On 02/09/2014 01:38 PM, Richard Weinberger wrote:
> Am 09.02.2014 22:35, schrieb Guenter Roeck:
>> I could understand if you would replace DEPRECATED with BROKEN,
>> but causing a potentially large number of broken builds and
>> then leave it to others to clean up the resulting mess doesn't
>> make any sense to me and should, in my opinion, be rejected.
>
> Currently the mess is hidden by bad Kconfig dependencies.
> We have to face it. :)
>

You can make the breakage obvious by using BROKEN instead
of DEPRECATED. Then it can be fixed.

Otherwise you could, using your logic, remove all BROKEN
dependencies as well (all 90 or so of them). That symbol,
after all, is just as orphan as DEPRECATED.

The point here is to not unnecessarily introduce build problems.
There are people out there trying to ensure that no new build
breakages are introduced. By making X configurations
non-buildable, all you accomplish is to ensure that no one will
be able to discover real new build problems anymore, because
those new problems will all disappear in the build breakage
noise you introduced.

So, in practice, all you accomplish is to make the kernel
less maintainable.
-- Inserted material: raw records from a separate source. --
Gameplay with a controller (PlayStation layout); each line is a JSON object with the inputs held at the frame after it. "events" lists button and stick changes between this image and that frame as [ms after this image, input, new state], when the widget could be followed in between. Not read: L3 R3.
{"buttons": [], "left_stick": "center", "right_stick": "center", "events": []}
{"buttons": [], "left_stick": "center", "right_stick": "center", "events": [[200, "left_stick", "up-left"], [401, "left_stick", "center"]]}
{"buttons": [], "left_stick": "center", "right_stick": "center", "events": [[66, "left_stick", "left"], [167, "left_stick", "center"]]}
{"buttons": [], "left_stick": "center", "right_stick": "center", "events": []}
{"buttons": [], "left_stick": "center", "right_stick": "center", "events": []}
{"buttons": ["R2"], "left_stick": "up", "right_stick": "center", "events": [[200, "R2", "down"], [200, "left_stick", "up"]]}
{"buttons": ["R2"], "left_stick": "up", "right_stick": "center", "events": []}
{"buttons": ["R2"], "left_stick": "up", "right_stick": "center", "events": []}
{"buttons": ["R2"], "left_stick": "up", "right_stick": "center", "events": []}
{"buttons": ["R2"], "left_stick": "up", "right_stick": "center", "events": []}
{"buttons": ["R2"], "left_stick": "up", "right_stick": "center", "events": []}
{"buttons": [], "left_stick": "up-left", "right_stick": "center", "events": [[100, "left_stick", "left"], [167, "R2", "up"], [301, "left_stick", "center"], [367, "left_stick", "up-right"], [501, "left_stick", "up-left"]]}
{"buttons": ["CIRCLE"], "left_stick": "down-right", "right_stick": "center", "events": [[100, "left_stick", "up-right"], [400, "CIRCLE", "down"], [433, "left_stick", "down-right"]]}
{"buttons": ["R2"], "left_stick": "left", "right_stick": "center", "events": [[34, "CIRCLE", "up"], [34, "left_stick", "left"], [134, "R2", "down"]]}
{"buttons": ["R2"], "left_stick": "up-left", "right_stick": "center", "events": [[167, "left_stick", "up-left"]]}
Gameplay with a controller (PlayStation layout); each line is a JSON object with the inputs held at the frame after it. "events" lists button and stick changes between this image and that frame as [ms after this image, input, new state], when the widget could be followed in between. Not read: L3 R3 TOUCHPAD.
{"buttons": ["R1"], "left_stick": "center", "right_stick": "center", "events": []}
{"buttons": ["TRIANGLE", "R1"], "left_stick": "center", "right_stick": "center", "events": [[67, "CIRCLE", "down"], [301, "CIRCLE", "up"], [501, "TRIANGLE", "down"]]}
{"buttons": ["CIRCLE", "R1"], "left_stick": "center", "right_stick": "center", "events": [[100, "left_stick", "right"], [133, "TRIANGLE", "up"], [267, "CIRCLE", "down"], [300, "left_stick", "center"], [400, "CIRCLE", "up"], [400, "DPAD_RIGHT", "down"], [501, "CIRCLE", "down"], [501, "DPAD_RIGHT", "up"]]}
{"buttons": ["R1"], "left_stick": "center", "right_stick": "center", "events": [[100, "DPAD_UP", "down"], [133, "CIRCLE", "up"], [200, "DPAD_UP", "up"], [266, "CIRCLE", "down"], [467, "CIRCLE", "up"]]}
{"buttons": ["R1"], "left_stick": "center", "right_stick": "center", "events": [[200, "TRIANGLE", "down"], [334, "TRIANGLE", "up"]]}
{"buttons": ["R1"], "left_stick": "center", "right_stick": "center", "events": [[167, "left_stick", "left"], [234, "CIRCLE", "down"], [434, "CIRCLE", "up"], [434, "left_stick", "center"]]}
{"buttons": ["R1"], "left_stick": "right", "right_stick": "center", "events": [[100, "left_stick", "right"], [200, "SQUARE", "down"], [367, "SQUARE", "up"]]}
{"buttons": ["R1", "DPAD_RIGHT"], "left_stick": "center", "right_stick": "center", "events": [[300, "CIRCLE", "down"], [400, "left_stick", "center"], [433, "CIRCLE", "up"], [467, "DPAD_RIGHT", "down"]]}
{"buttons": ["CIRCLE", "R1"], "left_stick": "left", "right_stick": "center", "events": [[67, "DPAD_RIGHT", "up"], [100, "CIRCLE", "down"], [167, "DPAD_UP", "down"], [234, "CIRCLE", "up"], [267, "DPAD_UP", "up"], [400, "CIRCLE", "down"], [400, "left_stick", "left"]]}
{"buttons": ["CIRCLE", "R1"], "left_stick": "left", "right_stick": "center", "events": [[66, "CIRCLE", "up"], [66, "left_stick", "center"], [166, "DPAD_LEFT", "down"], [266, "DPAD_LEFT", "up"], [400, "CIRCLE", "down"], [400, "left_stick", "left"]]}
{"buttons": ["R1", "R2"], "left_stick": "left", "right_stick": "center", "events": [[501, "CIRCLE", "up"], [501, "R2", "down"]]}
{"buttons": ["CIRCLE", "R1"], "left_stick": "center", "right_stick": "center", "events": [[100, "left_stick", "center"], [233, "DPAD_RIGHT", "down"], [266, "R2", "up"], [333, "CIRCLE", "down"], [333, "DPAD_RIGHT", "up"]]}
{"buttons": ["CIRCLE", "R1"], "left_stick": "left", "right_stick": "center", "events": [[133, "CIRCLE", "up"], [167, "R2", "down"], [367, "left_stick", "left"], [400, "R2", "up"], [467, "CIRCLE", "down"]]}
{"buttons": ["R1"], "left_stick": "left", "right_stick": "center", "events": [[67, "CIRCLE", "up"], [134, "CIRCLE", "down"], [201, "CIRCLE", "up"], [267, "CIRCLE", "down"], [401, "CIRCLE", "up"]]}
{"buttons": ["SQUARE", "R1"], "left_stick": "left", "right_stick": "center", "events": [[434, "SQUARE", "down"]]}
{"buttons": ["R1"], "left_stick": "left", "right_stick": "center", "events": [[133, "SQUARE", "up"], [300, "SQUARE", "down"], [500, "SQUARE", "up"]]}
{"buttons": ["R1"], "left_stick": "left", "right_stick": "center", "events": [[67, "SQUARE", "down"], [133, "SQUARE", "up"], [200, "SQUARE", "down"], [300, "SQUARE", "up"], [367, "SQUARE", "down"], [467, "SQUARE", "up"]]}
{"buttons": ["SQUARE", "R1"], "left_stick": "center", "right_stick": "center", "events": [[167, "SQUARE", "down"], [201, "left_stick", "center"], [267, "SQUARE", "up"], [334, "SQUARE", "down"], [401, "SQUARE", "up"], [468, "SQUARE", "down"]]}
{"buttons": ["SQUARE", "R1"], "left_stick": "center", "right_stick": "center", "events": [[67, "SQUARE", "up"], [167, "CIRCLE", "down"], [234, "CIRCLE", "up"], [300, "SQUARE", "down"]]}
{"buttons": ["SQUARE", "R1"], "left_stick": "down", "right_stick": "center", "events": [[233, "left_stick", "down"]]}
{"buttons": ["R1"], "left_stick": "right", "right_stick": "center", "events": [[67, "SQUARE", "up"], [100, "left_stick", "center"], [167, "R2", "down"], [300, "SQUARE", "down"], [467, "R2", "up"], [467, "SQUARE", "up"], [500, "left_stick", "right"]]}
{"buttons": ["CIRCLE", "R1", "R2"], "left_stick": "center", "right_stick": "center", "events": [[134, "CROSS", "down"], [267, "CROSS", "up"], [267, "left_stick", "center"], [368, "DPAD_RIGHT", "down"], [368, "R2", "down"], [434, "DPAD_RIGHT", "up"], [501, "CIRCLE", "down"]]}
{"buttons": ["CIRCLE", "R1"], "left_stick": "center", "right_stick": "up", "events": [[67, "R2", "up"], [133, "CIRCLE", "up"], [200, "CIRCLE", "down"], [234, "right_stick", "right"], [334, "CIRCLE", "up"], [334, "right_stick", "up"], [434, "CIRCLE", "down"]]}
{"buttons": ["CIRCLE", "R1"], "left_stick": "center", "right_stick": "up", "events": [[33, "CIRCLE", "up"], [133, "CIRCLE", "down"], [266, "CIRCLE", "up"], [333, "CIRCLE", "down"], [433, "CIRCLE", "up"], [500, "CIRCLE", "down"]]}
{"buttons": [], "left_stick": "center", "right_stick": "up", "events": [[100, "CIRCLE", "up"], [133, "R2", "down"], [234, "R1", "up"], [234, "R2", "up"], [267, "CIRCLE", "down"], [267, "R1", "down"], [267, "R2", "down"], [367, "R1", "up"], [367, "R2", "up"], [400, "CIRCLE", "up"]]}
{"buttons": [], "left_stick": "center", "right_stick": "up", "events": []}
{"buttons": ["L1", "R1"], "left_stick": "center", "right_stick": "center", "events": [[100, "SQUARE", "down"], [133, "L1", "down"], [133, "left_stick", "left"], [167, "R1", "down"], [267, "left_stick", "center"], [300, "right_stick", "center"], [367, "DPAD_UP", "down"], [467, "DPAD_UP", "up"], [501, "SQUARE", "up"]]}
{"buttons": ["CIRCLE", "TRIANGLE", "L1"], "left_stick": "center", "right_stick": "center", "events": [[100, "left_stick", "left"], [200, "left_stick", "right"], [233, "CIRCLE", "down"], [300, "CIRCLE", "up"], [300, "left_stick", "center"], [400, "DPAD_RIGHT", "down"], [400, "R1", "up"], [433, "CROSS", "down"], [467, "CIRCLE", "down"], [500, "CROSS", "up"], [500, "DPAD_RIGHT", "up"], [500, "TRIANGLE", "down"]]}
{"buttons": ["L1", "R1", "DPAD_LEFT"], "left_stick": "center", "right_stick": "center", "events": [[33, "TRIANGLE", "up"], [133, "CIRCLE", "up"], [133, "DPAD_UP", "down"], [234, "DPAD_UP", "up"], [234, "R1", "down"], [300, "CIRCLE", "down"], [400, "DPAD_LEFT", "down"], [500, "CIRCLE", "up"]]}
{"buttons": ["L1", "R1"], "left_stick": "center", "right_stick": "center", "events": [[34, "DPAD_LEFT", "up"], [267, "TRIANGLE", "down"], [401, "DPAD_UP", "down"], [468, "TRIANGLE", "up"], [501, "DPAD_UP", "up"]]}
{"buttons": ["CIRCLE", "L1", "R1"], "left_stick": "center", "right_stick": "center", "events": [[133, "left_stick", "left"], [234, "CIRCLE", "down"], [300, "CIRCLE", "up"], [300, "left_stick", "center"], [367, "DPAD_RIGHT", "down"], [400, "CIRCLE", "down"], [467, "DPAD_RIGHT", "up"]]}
If that is your goal, mission accomplished.
Otherwise I would kindly ask you to reconsider.

Note that I would not mind some big cleanup effort to simply
remove all code marked as BROKEN, and I would be more than
happy to assist in such an effort.

However, breaking builds on purpose in the hope that someone
would magically show up and fix it is just plain wrong.

Note that I do not refer to a specific platform.